Provided text>
Question 1: Can you just tell us about your work?

My name is Rod Khattabi. I'm the Chief Accountability Officer and the Justice Initiative director for Grace Farms Foundation. I have a background in federal law enforcement and started my career with the IRS as a special agent investigating financial crimes - tax evasion, money laundering - that was my expertise. I then transferred as a Special agent to the United States Customs Service and then the United States Department of Homeland Security. Now I work with Grace Farms Foundation to run their justice initiative, mainly to combat human trafficking and environmental crimes.

Question 2: Why did you start using financial investigations to fight the illegal wildlife trade?

I never really worked on wildlife crimes until 2016. I went to South Africa with my friend Mark Fowler (his father was Jim Fowler, who co-hosted the popular television series, Mutual of Omaha’s Wild Kingdom) and he said to me, let's go to Kruger National Park. When we got there I saw some killings of animals, and then we were talking with the South African police about what happened and they said ‘you might want to work. Help us out. Work on wildlife trafficking because you have this experience in fighting organized crime that could help us.’ That’s where it started.

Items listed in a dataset

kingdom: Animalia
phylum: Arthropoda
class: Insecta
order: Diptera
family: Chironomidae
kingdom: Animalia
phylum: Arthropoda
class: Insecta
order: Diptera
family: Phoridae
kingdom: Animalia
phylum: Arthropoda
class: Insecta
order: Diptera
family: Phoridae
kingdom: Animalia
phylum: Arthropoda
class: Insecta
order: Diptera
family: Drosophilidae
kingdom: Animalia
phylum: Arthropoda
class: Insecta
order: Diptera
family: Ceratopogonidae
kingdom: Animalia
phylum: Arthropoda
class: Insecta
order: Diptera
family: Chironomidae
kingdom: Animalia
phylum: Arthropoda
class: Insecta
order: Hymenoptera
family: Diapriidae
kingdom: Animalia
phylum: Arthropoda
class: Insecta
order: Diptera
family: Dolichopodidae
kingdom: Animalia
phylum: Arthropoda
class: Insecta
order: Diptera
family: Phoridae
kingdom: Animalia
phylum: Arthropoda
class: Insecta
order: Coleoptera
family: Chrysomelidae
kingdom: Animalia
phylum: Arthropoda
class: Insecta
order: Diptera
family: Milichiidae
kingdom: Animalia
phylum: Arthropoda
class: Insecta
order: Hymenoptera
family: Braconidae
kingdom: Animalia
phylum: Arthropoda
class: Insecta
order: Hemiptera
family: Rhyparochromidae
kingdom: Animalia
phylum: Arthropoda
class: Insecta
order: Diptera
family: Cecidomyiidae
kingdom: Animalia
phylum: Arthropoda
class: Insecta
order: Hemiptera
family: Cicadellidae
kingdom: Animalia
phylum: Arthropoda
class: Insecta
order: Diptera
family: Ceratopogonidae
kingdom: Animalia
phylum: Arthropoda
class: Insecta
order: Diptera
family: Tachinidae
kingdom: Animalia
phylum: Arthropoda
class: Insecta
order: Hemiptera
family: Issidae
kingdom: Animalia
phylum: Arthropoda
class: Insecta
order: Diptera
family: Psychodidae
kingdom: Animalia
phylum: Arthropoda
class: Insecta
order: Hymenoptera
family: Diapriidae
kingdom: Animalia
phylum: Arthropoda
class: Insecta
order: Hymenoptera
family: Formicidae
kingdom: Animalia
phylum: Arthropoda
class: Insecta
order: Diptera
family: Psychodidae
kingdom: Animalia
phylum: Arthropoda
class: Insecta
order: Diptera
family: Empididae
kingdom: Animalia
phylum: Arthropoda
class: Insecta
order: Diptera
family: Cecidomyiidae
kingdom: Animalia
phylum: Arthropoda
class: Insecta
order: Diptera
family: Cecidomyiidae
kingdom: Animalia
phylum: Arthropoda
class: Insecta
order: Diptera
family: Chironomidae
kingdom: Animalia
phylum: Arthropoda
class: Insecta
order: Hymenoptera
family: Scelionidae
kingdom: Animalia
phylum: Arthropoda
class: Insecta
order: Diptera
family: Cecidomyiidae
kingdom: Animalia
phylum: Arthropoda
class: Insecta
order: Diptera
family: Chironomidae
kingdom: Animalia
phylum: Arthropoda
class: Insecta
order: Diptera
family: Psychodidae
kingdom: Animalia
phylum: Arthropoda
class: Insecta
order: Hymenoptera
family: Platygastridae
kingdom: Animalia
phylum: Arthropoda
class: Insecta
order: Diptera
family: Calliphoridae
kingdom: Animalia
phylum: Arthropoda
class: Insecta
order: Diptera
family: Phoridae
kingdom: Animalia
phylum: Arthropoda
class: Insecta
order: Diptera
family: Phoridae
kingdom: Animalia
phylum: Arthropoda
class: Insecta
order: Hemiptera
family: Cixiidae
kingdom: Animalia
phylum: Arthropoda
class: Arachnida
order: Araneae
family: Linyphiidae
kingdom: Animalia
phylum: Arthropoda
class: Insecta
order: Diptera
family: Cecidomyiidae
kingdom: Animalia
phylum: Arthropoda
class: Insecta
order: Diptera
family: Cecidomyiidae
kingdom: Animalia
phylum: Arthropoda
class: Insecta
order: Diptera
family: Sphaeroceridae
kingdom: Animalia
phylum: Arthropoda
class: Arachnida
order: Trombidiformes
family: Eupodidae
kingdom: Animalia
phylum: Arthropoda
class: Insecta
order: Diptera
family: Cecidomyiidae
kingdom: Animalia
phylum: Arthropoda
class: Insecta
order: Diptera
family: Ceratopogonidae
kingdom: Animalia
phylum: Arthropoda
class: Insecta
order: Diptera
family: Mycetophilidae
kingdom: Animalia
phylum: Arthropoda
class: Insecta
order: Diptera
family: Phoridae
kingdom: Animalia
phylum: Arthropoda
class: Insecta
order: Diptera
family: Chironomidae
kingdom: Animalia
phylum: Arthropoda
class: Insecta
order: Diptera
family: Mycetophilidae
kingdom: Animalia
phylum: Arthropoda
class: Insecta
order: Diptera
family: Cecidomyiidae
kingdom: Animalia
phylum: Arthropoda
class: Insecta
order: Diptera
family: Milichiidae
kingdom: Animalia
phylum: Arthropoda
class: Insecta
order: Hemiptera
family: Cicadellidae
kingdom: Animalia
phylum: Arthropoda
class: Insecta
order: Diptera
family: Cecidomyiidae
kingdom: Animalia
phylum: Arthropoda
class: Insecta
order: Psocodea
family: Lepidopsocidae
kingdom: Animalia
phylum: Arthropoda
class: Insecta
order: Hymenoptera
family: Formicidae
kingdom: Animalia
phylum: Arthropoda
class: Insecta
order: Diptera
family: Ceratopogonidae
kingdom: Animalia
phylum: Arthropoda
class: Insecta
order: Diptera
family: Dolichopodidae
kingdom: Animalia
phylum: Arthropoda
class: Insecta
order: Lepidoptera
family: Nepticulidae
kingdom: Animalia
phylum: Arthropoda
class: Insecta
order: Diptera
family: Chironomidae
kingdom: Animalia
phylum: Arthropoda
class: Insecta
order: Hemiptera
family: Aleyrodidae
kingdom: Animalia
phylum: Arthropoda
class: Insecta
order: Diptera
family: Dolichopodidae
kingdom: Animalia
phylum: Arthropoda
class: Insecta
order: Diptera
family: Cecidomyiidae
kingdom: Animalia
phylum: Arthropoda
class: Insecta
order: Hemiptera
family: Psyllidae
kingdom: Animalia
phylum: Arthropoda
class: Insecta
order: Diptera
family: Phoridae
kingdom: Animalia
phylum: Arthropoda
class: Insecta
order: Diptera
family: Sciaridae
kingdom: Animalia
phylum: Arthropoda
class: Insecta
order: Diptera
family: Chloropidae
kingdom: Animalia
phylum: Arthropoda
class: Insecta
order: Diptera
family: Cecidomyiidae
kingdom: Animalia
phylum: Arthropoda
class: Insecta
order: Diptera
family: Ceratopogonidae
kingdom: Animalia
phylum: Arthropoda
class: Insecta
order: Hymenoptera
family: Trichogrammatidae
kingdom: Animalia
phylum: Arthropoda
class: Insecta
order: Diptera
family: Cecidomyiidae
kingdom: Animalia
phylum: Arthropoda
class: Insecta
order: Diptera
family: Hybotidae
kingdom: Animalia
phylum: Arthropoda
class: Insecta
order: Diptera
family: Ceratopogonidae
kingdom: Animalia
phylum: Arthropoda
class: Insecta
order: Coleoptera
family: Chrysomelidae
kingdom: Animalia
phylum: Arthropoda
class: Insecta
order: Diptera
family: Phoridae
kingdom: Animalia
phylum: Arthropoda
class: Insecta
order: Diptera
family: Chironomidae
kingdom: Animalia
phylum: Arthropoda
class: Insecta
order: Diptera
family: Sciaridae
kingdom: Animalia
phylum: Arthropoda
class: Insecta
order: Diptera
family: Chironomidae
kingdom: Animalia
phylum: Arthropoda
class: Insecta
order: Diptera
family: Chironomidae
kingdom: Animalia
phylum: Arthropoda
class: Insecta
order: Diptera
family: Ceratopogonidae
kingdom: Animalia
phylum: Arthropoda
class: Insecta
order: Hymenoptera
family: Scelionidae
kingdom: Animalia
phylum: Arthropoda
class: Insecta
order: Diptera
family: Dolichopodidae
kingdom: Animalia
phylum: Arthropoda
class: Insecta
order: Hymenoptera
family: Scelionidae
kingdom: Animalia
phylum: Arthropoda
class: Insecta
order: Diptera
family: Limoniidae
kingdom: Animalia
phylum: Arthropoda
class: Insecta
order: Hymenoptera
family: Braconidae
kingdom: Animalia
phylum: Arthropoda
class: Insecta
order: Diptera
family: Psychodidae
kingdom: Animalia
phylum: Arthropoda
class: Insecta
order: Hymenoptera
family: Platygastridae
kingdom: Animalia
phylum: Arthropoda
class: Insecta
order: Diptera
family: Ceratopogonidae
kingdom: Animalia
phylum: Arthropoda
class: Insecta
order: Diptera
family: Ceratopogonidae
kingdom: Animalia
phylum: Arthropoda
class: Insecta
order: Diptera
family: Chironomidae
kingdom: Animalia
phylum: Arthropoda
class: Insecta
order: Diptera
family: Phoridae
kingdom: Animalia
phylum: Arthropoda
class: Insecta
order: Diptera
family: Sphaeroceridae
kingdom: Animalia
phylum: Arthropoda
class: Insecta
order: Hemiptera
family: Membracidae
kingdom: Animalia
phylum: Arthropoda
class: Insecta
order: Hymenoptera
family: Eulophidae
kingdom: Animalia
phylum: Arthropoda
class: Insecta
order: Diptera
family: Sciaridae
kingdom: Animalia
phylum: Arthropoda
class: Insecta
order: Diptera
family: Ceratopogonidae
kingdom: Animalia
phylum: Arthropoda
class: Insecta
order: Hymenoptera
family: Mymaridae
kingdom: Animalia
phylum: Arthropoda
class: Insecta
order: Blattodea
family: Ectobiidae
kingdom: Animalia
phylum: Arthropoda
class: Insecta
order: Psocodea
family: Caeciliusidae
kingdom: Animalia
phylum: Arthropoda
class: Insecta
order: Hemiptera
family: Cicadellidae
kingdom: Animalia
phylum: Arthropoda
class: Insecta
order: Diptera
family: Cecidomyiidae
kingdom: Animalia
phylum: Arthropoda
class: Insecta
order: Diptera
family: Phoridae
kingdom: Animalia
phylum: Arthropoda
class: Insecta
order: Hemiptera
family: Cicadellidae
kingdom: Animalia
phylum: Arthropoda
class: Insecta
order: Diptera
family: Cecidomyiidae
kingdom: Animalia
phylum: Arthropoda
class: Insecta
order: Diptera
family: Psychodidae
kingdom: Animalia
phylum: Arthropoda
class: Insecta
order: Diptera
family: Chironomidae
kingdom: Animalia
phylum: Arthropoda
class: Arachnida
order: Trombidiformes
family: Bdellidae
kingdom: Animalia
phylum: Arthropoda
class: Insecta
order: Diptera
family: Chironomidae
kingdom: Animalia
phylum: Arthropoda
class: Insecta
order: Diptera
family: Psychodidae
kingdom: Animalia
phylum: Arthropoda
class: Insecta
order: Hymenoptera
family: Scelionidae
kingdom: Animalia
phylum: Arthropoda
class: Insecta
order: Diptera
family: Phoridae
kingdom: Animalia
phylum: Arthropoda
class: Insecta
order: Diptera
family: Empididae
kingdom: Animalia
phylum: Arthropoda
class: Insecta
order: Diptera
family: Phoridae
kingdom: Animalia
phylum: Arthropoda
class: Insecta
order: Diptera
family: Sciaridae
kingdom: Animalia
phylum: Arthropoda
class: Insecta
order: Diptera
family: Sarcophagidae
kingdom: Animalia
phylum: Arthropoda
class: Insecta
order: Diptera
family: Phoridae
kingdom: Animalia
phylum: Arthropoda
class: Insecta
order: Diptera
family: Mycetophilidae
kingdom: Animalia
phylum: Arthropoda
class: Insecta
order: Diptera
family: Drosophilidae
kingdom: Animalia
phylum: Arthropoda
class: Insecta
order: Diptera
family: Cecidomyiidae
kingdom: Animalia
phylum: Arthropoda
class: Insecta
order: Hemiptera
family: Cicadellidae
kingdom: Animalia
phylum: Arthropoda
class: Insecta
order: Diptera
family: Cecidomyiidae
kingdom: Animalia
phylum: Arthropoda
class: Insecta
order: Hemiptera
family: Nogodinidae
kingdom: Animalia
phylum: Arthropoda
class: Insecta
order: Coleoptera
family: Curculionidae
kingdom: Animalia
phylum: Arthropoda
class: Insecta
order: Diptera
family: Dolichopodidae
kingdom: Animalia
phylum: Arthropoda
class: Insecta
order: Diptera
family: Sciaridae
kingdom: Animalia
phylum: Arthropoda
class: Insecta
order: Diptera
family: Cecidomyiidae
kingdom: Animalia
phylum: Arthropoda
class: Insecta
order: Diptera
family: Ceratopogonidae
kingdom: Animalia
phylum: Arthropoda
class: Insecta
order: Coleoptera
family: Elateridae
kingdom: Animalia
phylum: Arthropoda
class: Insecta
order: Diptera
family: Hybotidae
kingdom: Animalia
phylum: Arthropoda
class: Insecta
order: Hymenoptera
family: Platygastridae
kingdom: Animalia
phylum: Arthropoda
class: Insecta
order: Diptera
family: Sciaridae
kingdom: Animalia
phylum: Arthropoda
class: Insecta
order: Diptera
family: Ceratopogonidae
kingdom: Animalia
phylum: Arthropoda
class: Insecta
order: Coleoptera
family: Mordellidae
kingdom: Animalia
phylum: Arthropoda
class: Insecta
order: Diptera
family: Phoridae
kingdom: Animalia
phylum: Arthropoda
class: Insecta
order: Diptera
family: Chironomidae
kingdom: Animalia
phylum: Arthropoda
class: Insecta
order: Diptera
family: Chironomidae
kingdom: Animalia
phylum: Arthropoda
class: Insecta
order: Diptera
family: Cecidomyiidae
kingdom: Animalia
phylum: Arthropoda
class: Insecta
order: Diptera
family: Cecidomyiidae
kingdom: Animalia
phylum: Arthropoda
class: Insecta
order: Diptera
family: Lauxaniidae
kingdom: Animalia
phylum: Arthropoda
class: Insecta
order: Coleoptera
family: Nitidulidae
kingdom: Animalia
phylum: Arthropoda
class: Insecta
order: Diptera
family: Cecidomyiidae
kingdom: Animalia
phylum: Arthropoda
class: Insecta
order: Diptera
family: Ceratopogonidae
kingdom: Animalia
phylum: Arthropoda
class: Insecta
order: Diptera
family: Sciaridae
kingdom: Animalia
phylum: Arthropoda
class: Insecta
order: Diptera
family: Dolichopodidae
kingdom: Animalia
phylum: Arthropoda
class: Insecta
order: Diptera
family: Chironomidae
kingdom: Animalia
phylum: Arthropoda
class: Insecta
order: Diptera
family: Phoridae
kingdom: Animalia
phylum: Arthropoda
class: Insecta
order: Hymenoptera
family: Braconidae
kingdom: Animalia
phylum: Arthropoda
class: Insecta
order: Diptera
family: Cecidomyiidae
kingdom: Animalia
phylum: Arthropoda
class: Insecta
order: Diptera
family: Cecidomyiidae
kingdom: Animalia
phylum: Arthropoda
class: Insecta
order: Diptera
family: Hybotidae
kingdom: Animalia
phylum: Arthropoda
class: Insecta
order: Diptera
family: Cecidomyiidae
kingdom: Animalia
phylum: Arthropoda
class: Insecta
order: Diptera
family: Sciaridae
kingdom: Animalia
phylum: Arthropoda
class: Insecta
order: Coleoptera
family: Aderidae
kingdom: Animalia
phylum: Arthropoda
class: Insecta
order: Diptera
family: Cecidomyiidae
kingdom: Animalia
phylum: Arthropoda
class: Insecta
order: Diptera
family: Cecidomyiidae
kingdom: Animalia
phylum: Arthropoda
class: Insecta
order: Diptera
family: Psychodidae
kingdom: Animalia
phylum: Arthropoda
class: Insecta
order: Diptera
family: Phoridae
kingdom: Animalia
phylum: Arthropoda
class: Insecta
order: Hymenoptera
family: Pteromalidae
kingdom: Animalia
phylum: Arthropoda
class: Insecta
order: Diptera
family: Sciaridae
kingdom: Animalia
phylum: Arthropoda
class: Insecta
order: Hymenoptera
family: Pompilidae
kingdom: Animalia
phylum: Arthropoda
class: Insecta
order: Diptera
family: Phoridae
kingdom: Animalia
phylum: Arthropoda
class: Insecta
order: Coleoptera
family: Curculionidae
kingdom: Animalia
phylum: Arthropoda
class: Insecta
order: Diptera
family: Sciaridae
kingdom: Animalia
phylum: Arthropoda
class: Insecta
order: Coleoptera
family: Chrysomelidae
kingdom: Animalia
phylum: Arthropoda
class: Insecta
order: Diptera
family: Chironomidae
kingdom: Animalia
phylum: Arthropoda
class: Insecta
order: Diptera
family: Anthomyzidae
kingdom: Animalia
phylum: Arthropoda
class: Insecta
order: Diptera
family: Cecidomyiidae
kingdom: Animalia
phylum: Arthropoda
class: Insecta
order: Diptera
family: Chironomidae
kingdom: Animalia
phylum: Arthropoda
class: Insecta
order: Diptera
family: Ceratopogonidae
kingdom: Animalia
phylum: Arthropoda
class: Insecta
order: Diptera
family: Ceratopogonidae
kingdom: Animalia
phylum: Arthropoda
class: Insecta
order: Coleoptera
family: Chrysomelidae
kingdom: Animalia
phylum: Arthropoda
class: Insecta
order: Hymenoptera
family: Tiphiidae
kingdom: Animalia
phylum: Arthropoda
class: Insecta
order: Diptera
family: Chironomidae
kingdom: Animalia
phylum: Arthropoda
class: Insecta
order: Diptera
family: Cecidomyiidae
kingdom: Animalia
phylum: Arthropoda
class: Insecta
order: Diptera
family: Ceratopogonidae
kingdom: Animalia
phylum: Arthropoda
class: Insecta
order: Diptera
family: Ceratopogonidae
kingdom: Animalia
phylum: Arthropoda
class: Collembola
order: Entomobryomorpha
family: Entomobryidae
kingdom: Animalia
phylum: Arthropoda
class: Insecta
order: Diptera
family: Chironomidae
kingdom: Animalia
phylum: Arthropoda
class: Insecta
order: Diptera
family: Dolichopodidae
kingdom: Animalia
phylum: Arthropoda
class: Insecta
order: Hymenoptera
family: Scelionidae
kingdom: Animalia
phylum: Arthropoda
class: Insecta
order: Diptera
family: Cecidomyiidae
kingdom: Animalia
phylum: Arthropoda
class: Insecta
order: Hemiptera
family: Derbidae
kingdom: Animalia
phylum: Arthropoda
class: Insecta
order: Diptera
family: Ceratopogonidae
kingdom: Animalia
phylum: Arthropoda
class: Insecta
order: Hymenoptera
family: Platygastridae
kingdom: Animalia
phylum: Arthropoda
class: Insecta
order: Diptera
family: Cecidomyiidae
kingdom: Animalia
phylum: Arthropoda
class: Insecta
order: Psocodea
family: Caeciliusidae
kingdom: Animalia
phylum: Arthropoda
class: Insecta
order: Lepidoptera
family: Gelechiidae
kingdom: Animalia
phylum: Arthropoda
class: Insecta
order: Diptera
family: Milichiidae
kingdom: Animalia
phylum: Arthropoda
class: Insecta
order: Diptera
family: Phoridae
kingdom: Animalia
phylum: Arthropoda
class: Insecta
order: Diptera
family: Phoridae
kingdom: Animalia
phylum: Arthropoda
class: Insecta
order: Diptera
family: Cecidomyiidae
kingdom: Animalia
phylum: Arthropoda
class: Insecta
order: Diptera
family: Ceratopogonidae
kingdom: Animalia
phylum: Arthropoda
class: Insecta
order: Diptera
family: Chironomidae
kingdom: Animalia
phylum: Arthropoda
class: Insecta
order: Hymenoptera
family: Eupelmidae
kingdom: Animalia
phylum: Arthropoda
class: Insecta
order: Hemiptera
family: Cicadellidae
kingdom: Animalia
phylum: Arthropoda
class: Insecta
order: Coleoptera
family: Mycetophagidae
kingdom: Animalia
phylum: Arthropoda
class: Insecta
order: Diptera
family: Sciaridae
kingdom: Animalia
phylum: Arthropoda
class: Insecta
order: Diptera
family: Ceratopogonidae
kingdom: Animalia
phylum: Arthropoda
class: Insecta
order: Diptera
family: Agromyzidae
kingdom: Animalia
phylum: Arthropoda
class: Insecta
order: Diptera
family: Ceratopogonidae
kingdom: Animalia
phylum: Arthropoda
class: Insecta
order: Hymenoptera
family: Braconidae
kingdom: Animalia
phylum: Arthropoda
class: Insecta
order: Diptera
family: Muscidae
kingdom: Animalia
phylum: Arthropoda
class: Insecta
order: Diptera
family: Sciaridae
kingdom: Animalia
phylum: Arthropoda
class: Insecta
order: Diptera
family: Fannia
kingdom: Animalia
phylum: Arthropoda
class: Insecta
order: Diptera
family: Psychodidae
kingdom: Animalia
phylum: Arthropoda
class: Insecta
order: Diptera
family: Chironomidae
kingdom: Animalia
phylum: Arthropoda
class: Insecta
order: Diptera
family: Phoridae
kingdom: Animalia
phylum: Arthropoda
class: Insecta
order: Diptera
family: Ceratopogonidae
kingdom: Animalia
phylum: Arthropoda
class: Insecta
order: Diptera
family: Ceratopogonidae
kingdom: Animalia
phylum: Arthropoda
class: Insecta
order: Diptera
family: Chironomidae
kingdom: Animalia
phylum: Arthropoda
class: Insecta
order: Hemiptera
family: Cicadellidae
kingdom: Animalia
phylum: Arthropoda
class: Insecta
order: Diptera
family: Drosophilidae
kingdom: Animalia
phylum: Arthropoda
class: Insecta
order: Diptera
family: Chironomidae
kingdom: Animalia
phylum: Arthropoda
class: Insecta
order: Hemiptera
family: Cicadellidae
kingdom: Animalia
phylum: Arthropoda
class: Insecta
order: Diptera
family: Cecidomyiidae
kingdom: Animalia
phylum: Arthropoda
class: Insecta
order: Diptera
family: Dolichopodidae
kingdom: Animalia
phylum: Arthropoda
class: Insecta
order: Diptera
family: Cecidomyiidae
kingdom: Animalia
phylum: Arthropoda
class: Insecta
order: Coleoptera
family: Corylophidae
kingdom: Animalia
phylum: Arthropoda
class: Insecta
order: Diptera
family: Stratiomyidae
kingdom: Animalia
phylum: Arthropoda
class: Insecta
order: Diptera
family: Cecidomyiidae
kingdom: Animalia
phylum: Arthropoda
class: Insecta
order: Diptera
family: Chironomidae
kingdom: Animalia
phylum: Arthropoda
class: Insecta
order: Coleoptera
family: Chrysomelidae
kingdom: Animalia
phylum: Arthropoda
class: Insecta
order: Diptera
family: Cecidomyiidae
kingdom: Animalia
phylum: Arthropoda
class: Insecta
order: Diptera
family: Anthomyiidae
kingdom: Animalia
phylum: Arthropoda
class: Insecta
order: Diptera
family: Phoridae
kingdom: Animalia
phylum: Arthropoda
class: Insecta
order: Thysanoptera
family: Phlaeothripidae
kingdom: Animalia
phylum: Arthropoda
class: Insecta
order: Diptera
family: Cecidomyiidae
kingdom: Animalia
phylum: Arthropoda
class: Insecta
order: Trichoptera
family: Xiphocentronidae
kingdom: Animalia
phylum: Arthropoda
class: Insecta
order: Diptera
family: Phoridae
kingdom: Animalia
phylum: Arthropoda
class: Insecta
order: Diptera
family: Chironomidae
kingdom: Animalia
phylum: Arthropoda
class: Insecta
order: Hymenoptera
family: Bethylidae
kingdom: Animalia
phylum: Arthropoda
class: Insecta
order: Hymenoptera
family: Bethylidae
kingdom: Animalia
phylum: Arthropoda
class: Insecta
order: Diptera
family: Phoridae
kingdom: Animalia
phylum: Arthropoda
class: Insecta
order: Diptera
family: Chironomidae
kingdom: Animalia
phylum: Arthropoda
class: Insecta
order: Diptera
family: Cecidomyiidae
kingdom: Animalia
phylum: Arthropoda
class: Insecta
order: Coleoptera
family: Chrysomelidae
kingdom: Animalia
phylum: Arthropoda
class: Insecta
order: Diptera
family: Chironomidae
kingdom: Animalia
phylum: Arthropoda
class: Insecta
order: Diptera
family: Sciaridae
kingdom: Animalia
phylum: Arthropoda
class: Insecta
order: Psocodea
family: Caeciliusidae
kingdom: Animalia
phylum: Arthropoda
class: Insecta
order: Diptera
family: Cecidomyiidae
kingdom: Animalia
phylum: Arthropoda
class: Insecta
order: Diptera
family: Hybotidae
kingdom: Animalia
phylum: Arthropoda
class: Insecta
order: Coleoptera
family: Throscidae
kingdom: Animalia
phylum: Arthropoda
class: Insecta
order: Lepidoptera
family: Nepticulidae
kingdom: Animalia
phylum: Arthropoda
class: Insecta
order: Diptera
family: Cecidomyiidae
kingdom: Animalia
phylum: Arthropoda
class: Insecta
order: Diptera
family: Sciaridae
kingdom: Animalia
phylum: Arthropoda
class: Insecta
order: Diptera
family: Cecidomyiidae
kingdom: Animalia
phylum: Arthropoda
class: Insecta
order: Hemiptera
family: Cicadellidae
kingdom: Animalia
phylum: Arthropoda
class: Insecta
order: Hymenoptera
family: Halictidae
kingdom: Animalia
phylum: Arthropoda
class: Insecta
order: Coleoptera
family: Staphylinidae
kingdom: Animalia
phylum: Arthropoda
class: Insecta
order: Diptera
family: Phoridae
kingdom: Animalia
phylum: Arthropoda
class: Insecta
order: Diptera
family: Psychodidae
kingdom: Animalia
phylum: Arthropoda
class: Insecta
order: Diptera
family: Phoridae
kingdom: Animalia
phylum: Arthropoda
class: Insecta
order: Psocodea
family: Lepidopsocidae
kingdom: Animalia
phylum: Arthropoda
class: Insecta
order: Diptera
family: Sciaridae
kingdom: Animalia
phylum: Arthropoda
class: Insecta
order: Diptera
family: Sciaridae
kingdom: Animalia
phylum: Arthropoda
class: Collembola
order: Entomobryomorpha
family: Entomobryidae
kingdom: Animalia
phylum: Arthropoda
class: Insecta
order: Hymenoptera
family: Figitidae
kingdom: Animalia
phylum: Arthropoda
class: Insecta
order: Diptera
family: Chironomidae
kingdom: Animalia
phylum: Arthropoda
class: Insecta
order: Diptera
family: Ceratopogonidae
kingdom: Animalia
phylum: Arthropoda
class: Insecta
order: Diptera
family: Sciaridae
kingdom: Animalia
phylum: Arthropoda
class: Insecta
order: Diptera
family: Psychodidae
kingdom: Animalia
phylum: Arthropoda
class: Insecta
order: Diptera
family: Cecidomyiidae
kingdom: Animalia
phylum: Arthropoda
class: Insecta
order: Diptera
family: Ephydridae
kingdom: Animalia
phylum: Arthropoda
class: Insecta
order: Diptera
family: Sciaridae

Directions> Carry on the interview about fighting wildlife trafficking, picking up right after its last sentence. These lines have no connection to the interview about fighting wildlife trafficking.

Exercise output>
Question 3: What do financial investigations have to do with illegal wildlife trafficking?

There's a lot of money involved in wildlife trafficking.

The poachers are bad guys in one sense, but some of them are just surviving, trying to make a living and trying to make ends meet. They're not doing it because they want to do it. They do it for the money. It's all about money. You really can change the whole system with money.

The major culprits are the ones that are making tons of money on the illegal wildlife trade. And that's the reason you have to be involved in a financial investigation. To find those that are at the top of this organized crime. Those are the ones that set this up. They set up schemes, routes they use, they launder the money either through couriers, through trade-based money laundering, and since it involves such gigantic amounts of money, so you have to go after the money. They're more afraid of their assets being seized than being in prison because they know even when they’re in prison, they can still function. But if you take the money, you disrupt the whole flow. You disrupt the whole organization and hopefully you will eliminate this organization.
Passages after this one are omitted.